Au-delà de cet aspect, le congrès vise également à améliorer la qualité des soins, à optimiser les organisations et à renforcer les liens entre les différents acteurs de la santé. Nous souhaitons offrir un espace où les enjeux débattus dans les médias pourront être abordés de manière plus approfondie et nuancée.
Il est important de permettre aux médecins d’échanger directement, de confronter leurs points de vue, et de dépasser les idées reçues. Nous souhaitons également faciliter le dialogue avec les partenaires et les exposants, en encourageant une approche constructive et en évitant les jugements hâtifs.
Enfin, il est essentiel de souligner que, dans un souci de transparence et afin d’éviter tout conflit d’intérêts, nous n’accueillons pas d’exposants issus de l’industrie de la prescription, qu’il s’agisse de médicaments, de produits nutritionnels ou cosmétiques.
Y.A. : Dr Frappé, je vous remercie vivement pour cet éclairage passionnant sur le Congrès de la Médecine Générale 2025 et sur les perspectives d’évolution de votre profession.
Pr. P.F. : C’est moi qui vous remercie. J’espère que ce congrès sera un véritable festival d’idées et d’échanges pour tous les participants
Qui est le Pr Paul Frappé ?
Le Pr Paul Frappé est un médecin généraliste, professeur des universités et président du Collège de Médecine Générale.

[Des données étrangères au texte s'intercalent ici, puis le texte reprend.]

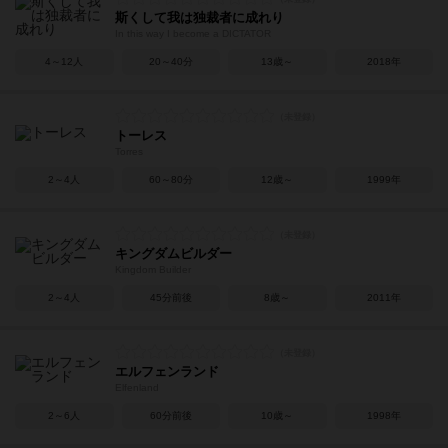
斯くして我は独裁者に成れり
In this way I become a DICTATOR
4～12人
20～40分
13歳～
2018年
トーレス
Torres
2～4人
60～80分
12歳～
1999年
キングダムビルダー
Kingdom Builder
2～4人
45分前後
8歳～
2011年
エルフェンランド
Elfenland
2～6人
60分前後
10歳～
1998年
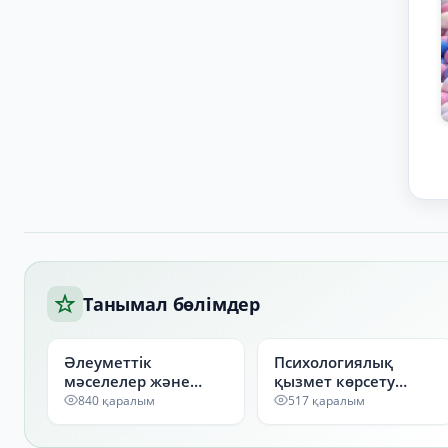
Танымал бөлімдер
Әлеуметтік
Психологиялық
мәселелер және
қызмет көрсету
жастар саясаты
орталығы
840 қаралым
517 қаралым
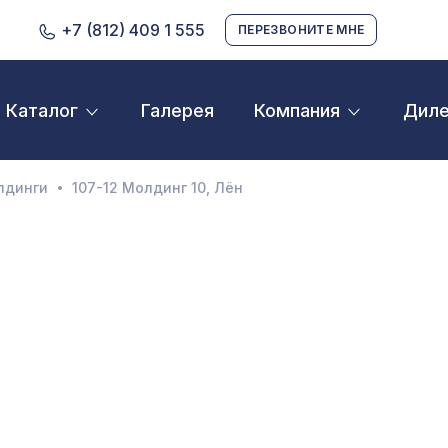
+7 (812) 409 1 555
ПЕРЕЗВОНИТЕ МНЕ
Галерея
Дил
Каталог
Компания
D орнамент
кустические панели
лдинги
107-12 Молдинг 10, Лён
екоративные балки и брус
нтерьерный МДФ
ежкомнатные арки
атуральные покрытия
ерфорированные панели
линтусы
аспродажа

Né en 1979, il a été élu à ce poste en 2019, succédant au Pr Pierre-Louis Druais, et a été réélu en 2022 pour un mandat de trois ans.
Le Pr Frappé a commencé sa carrière comme chef de clinique en médecine générale à la faculté de médecine de Saint-Etienne en 2011. Il a également présidé l’Association française des jeunes chercheurs en médecine générale (FAYR-GP). Depuis, il s’est fortement impliqué dans la promotion de la médecine générale. Il a été élu président du Collège de Médecine Générale pour continuer à fédérer les différentes structures de la discipline sans les uniformiser, en gardant leur diversité. Son engagement remonte à ses premières années d’interne avec l’Isnar-Img, où il a découvert la discipline.
Sous sa présidence, le Collège de Médecine Générale a poursuivi plusieurs chantiers importants, notamment la demande de reconnaissance comme Conseil National Professionnel pour la discipline et la pérennisation des bases de données. Le Pr Frappé a également été élu à la tête du Congrès de la Médecine Générale France, un événement majeur pour les généralistes, qui rassemble les médecins généralistes et leurs interlocuteurs pour discuter des enjeux actuels de la spécialité. Le 18ème Congrès, prévu pour le 27, 28 et 29 mars 2025, aborde des sujets variés, de la santé environnementale à l’intelligence artificielle.